I got the o'brein machine today, for it's age it is in very good shape, guy said he had it sitting around for awhile and it came with a solid steele carrying case. i plugged it in and ran it in reverse and foward and it is fully operational. no cuts in the cord, no burnt smell in the motor ( brushes seem ok) has kind of a slow drag on the rpms. i heard that many years ago that this o'brien worked for spartan then went out on his own to make and sell machines. this piece is going on display at the shop for sure. i will try and post pics in the upcoming days. it appears to be a late 60's model


----------



## Drain Pro (Nov 3, 2013)

Flyin Brian said:


> I got the o'brein machine today, for it's age it is in very good shape, guy said he had it sitting around for awhile and it came with a solid steele carrying case. i plugged it in and ran it in reverse and foward and it is fully operational. no cuts in the cord, no burnt smell in the motor ( brushes seem ok) has kind of a slow drag on the rpms. i heard that many years ago that this o'brien worked for spartan then went out on his own to make and sell machines. this piece is going on display at the shop for sure. i will try and post pics in the upcoming days. it appears to be a late 60's model


I wonder if it's the same one I have?


----------



## sparky (Jan 8, 2014)

I like my ridged k39 pretty good,but,i like the general super vee also,i have taken a general with a quarter inch cable and cleaned a bunch of kitchen sink drains out by going thru the basket stainer,work like a charm.


----------



## Best Darn Sewer (Dec 23, 2012)

↑↑ Nope.
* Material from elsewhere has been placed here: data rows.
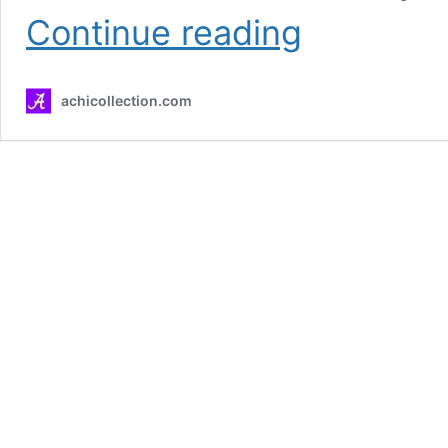
80+
Continue reading
Attitude
Shayari
in
achicollection.com
Hindi
|
एटीट्यूड
शायरी
हिंदी
में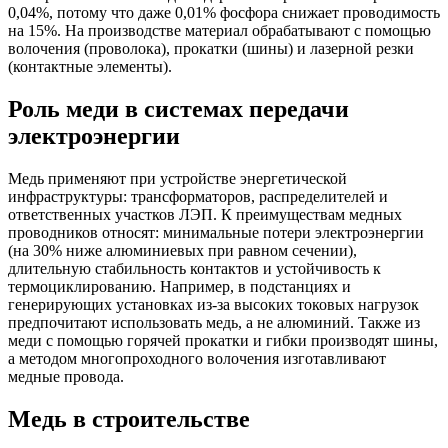
0,04%, потому что даже 0,01% фосфора снижает проводимость
на 15%. На производстве материал обрабатывают с помощью
волочения (проволока), прокатки (шины) и лазерной резки
(контактные элементы).
Роль меди в системах передачи
электроэнергии
Медь применяют при устройстве энергетической
инфраструктуры: трансформаторов, распределителей и
ответственных участков ЛЭП. К преимуществам медных
проводников относят: минимальные потери электроэнергии
(на 30% ниже алюминиевых при равном сечении),
длительную стабильность контактов и устойчивость к
термоциклированию. Например, в подстанциях и
генерирующих установках из-за высоких токовых нагрузок
предпочитают использовать медь, а не алюминий. Также из
меди с помощью горячей прокатки и гибки производят шины,
а методом многопроходного волочения изготавливают
медные провода.
Медь в строительстве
Don't take this bait either. That's all it is... Just don't respond is the best solution.


----------



## sparky (Jan 8, 2014)

Best Darn Sewer said:


> ↑↑ Nope. Don't take this bait either. That's all it is... Just don't respond is the best solution.


im new here but im learnin fast,thanks:thumbsup:


----------



## TheDrainGuy (Jan 1, 2014)

Best drill snake hands down.
Versatile, 1/4"-5/16"-3/8" cables
Variable speed, forward/reverse.
Durable, this one is 6-7 yrs old and used daily.
Only downfall is the weight, a little heavy.


----------



## rand17 (Nov 18, 2013)

Spartan 700 end of story.....Power Vee = Power crap!!


----------



## Drain Pro (Nov 3, 2013)

TheDrainGuy said:


> Best drill snake hands down. Versatile, 1/4"-5/16"-3/8" cables Variable speed, forward/reverse. Durable, this one is 6-7 yrs old and used daily. Only downfall is the weight, a little heavy.


The other downfall is that terrible slide chuck.


----------



## TheDrainGuy (Jan 1, 2014)

Drain Pro said:


> The other downfall is that terrible slide chuck.


Yeah agreed. I've gotten used to it through the years and haven't had to swap it out or anything.
But.. I think they could have come up with something better than that.


----------



## KoleckeINC (Oct 22, 2011)

I think 75 percent of small machine tangles start with improperly feeding the cable into the drum. I always run it in reverse to get the first foot into my k45af. I retired the supervee when I fit 35' of 5/16 into the ridgid. The auto feed is great at 6 pm after working out. I'll never go back.


----------